4. Vegetable-Centric Restaurants

This month Bon Appétit ran a feature titled "America's Vegetable Revolution." It sounds awesome, but around here we wouldn't know, as it hasn't really hit Fort Lauderdale. Granted, we do have a number of vegan restaurants and more seem to be sprouting up, but that's not what we're talking about. We're not saying we want restaurants that forego meat completely -- we like a nice dose of pork fat in our produce. We're talking about leading chefs celebrating vegetables the way they would foie gras, Copper River salmon, or hereford pork. World-famous chefs like René Redzepi of Noma in Copenhagen or Amanda Cohen of Dirt Candy in New York City are changing veggies from side dishes into the star of the meal -- even if that means adding a bit of butter or bacon to spice things up. We want it too.

3. Nose-to-Tail Concepts

Residing at the opposite end of the food spectrum from plant-based, nose-to-tail eating consists of, you guessed it, eating the entire animal -- all parts included. While the waste not, want not approach has been popular throughout the country for years it has yet to reach Fort Lauderdale. Restaurants, like Incanto in San Francisco, have been serving off cuts and innards for ages. Michael's Genuine and Tongue & Cheek in Miami feature dishes, such as pig ears and chicharrones. In Fort Lauderdale, we're resigned to short ribs and pork belly on every menu, which wouldn't be a problem if there was more diversity -- and sustainability. Maybe the general population doesn't want to nosh on stuffed pigs bladder, but we do, and we want someone to get on it.
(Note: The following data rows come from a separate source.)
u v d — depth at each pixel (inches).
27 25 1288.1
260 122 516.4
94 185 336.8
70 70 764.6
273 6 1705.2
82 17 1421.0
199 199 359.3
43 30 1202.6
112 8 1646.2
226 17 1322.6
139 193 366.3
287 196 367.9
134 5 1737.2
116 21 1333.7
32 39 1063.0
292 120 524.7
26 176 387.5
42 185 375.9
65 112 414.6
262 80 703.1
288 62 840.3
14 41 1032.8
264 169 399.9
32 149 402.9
2. Better Mixology Programs

Broward and Palm Beach counties might be known for our booming craft beer scene, but when it comes to mixology we're desperately lagging behind Miami -- and every other foodie town for that matter. Yes, we have bars with inventive cocktail lists and some very talented mixologists behind them; however, it's not a big part of the culture. For the most part, we have cocktail lists littered with the same fruity vodka drinks and the same cucumber martinis (not that we dislike them, but it's generally the only gin drink on the menu). We want to see creativity, like the Broken Shaker's Tommy's Smoky Margarita with charcoal smoked agave, fresh lime juice and El Jimador Tequila with a mezcal rinse or Husk's (in Charleston, SC) Barrel-Aged Manhattan. We would like to see different, whether it's more gin, mezcal, pisco, or whatever else, in a creative or very traditional form. Basically, we want our cocktails to be taken seriously: as they are almost everywhere else.

1. Chef-Driven Concepts

What it all comes down to is we want the creators directing the show. We want mixologists behind the bar mixing up drinks and we want chefs in the kitchen concocting new and innovative dishes, whether it be vegetal or carnivorous. Fort Lauderdale is lucky to have some amazing chefs manning the kitchens at spots like d.b.a./cafe, Valentino Cucina Italiana, and Market 17. However, we want more. We deserve more. We would like to see less atmosphere and more technique. We want small scale spots where the chefs run the show -- that's when we'll get our out-of-this world veggie mains and leg of beast.